One thing that particularly struck me is how we seem to have almost totally forgotten that Allied military activity in the Second World War, a war that is generally regarded as a conflict necessarily fought for a legitimate cause, resulted in large numbers of civilian casualties.

Two examples will serve to illustrate this point.

First, Operation Chastise, the ‘Dambuster’ raid of 16 and 17 May 1943 in which the RAF attacked the MöhneEdersee and Sorpe dams in western Germany in an attempt to disrupt German industrial production, and therefore the German war effort, is normally remembered as a celebrated feat of British arms. What is all too often forgotten is that the subsequent flooding resulted in an estimated 1,600 civilian casualties – 600 Germans and 1,000, mainly Soviet, enslaved labourers.

Secondly, fictional representations of Operation Overlord, the battle for Normandy in June-August 1944, such as the films The Longest Day and Saving Private Ryan, generally depict the fighting in Normandy as if the only casualties involved were those suffered by the soldiers of the Allied and German forces. This was not the case. It has been estimated that around 19,980 French civilians were killed as a result of the battle. The historic town of Caen was particularly badly hit with some 80 per cent of the city being destroyed and some 3,000 civilians being killed.

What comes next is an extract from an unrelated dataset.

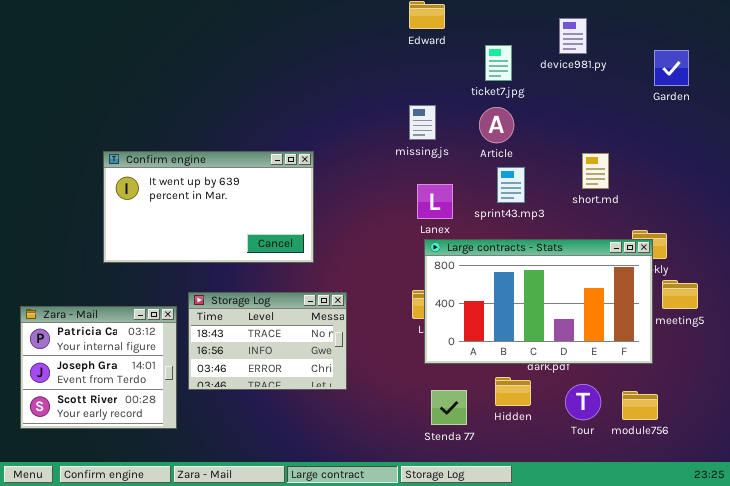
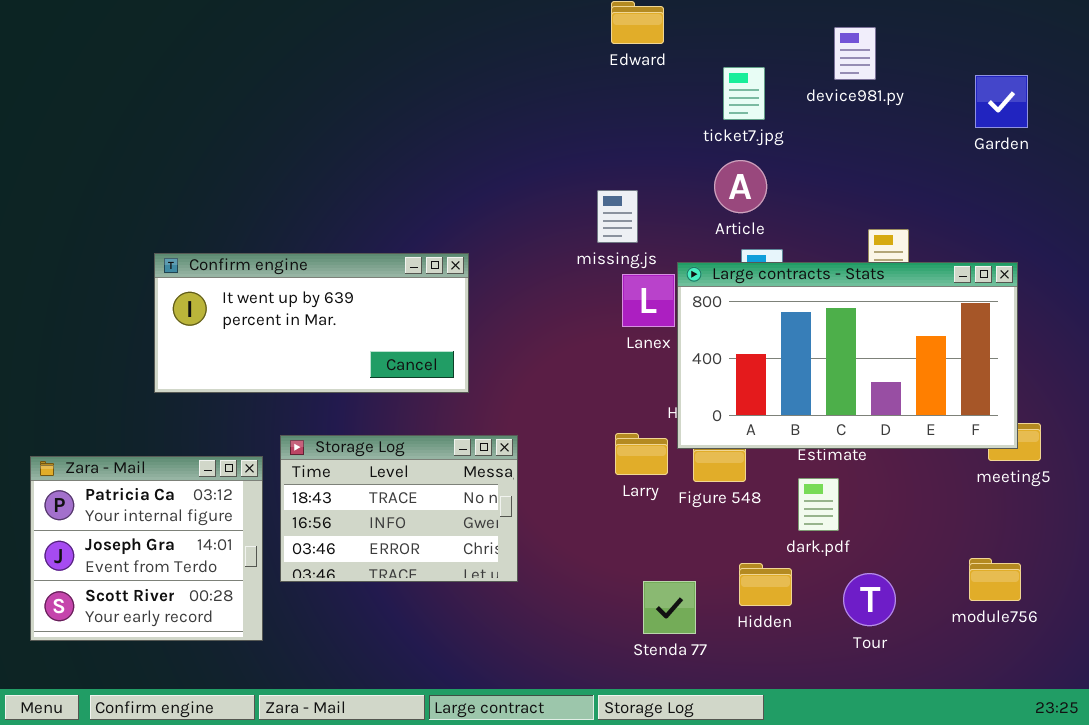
missing.js: [409,105,436,140] -> [597,190,638,243], moved
Confirm engine: [103,151,314,263] -> [154,253,469,393], resized
Large contracts - Stats: [424,239,653,364] -> [677,262,1018,449], moved
module756: [622,391,658,420] -> [969,558,1021,601], moved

The question that these civilian casualty figures raise is whether they were justified. To use the criterion from Christian just war theory, were these deaths proportionate? As the Christian ethicist Nigel Biggar writes in his book, In Defence of War, this criterion holds that ‘one is only justified in launching a military operation or persisting in it if the losses to one’s own side (and to non-combatants) seem, according to a reasonable estimate, necessary to gain and efficient in gaining the military advantages aimed at.’

In the case of both Operation Chastise and Operation Overlord it was believed at the time, and has been generally accepted since, that this criterion was met. The civilian casualties were unavoidable in order to gain the military advantages of disrupting German industrial production and breaking out of Normandy on the way to the liberation of north-western Europe and the invasion of Germany. Furthermore, they occurred as the result of a war that was itself necessary in order to achieve the just end of the defeat of the German armed forces and hence of Nazism.

The truth of which this history reminds us (in case we needed reminding) is that wars, even just wars, do not simply affect the military personnel involved. Throughout history, and still today, they have always involved civilian casualties, including not only the civilian dead, but also those who are wounded and those who are damaged psychologically through what they have experienced and through the loss of loved ones.

This truth came to my mind last week when I read the presidential address given by the Archbishop of Canterbury at last week’s meeting of the Church of England’s General Synod. In the course of this address he declared: “…. as a religious leader I can say that the killing of so many civilians, the extensive damage to civilian infrastructure cannot be morally justified.